We should probably subtract the size of the flash from this, but I don't
know how to do that "elegantly". Yet another (output) parameter for
pc_memory_init()? Blech.

Or look up the end address of "system.flash" by name?

Thanks
Laszlo
Peter Maydell - Nov. 7, 2013, 9:51 p.m.
On 7 November 2013 21:38, Marcel Apfelbaum <marcel.a@redhat.com> wrote:
> Thanks Paolo,
> Let me just point out what I know (or I think I know):
> 1. Not all architectures have the behavior: "Address space that is not RAM(and friends) is for sure PCI".
>    Only x86 behaves like this (I think).

More specifically, the x86 pc behaves like this. Other
x86 based systems could in theory behave differently
(not that we actually model any, I think).

> That means that you cannot have a 64bit wide pci-hole
>    with lower priority that catches all accesses that are not for RAM(and firends).

...but this conclusion is wrong, because the pci-hole
region is created by the pc model. So we should create
it at the correct priority and size to give the behaviour
relative to other devices in the pc model that is required
(ie that the hardware has). This doesn't affect any other
target architecture or board.

That said, I don't know enough about the PC to know what
the exact details of the pci-hole are, so I'm not making a
statement about what the correct model is. I'm just saying
that what you do with the pci-hole and the container it lives
in and the other devices in that container is not going to
change the behaviour of any other target board.

> 2. If the above is right, and making pci-hole 64 bit wide is not an option,
>    playing with pci-holes/other-region priorities it would be just wrong,
>    it would be only to "fight" with the locality of the memory region's priority.

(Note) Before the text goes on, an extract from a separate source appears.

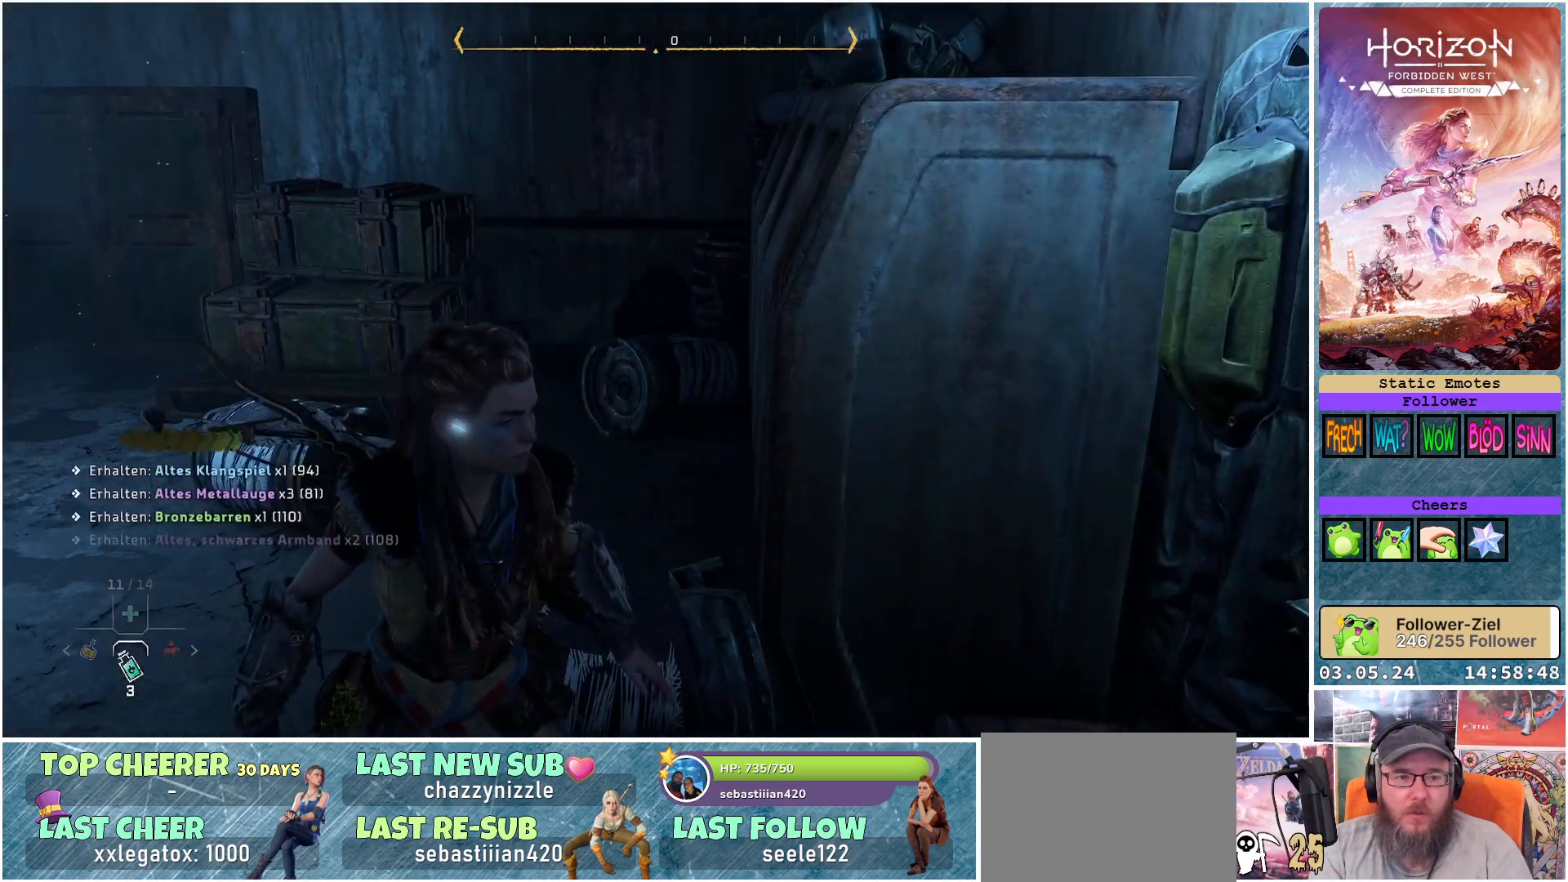
{"buttons": [], "left_stick": "up-left", "right_stick": "center", "events": [[33, "R3", "down"], [100, "left_stick", "up-left"], [133, "R3", "up"], [233, "right_stick", "left"], [500, "right_stick", "center"]]}
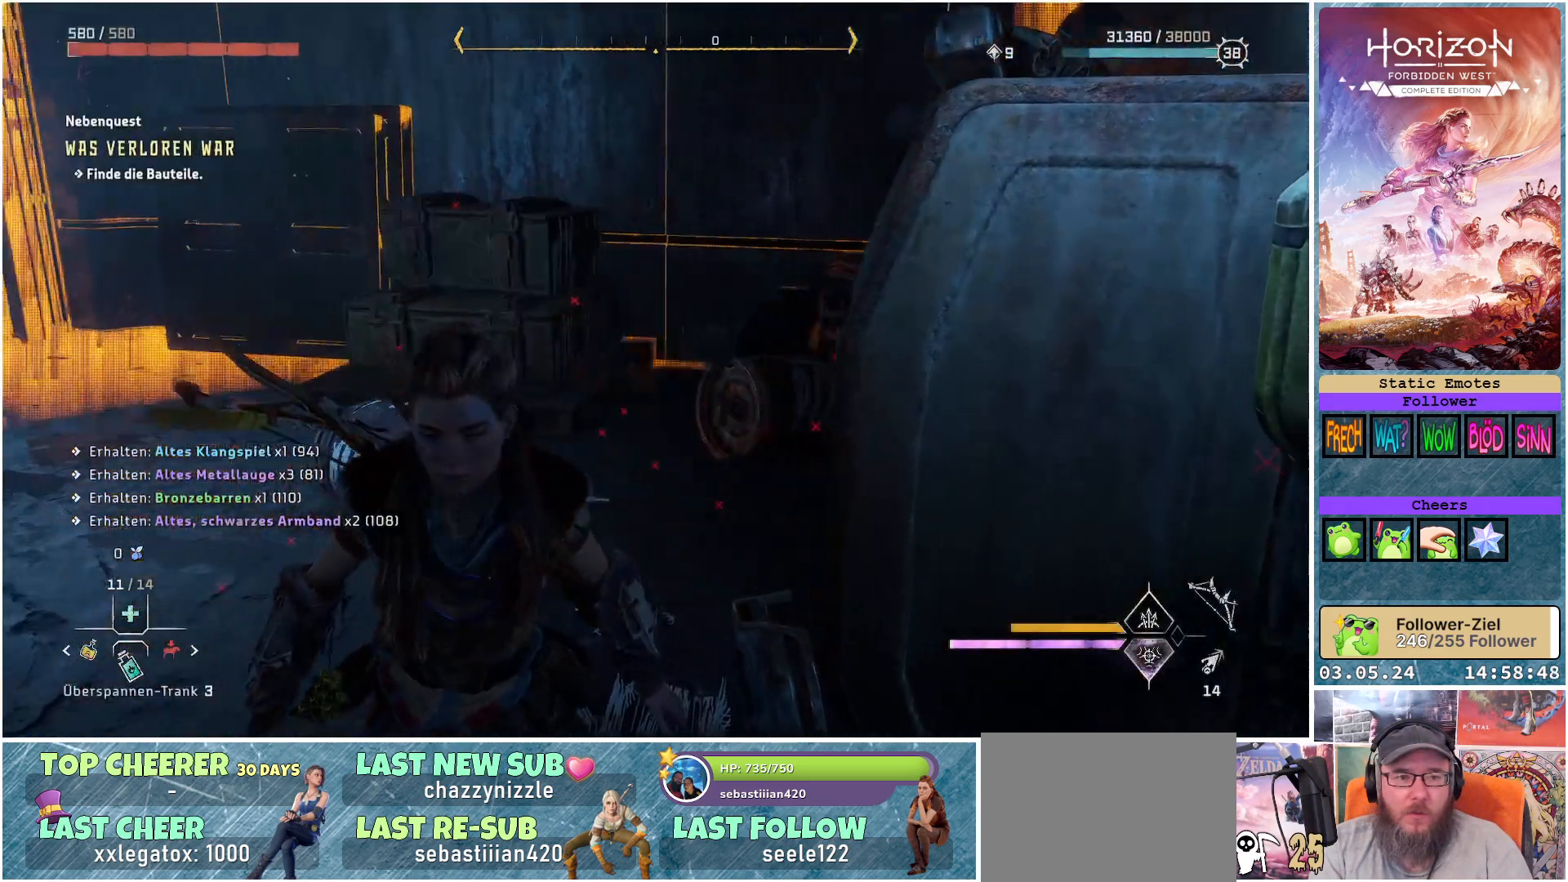
{"buttons": [], "left_stick": "up-left", "right_stick": "left", "events": [[333, "right_stick", "left"]]}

I have no idea what you mean by "fighting" here. MR priorities
apply only within a specific container region[*], to set which of
that container's children appears 'above' another. They're
totally local to the container (which in this case is part of the
PC model, not the generic PCI code) and so the PC model
can freely set them to whatever makes most sense.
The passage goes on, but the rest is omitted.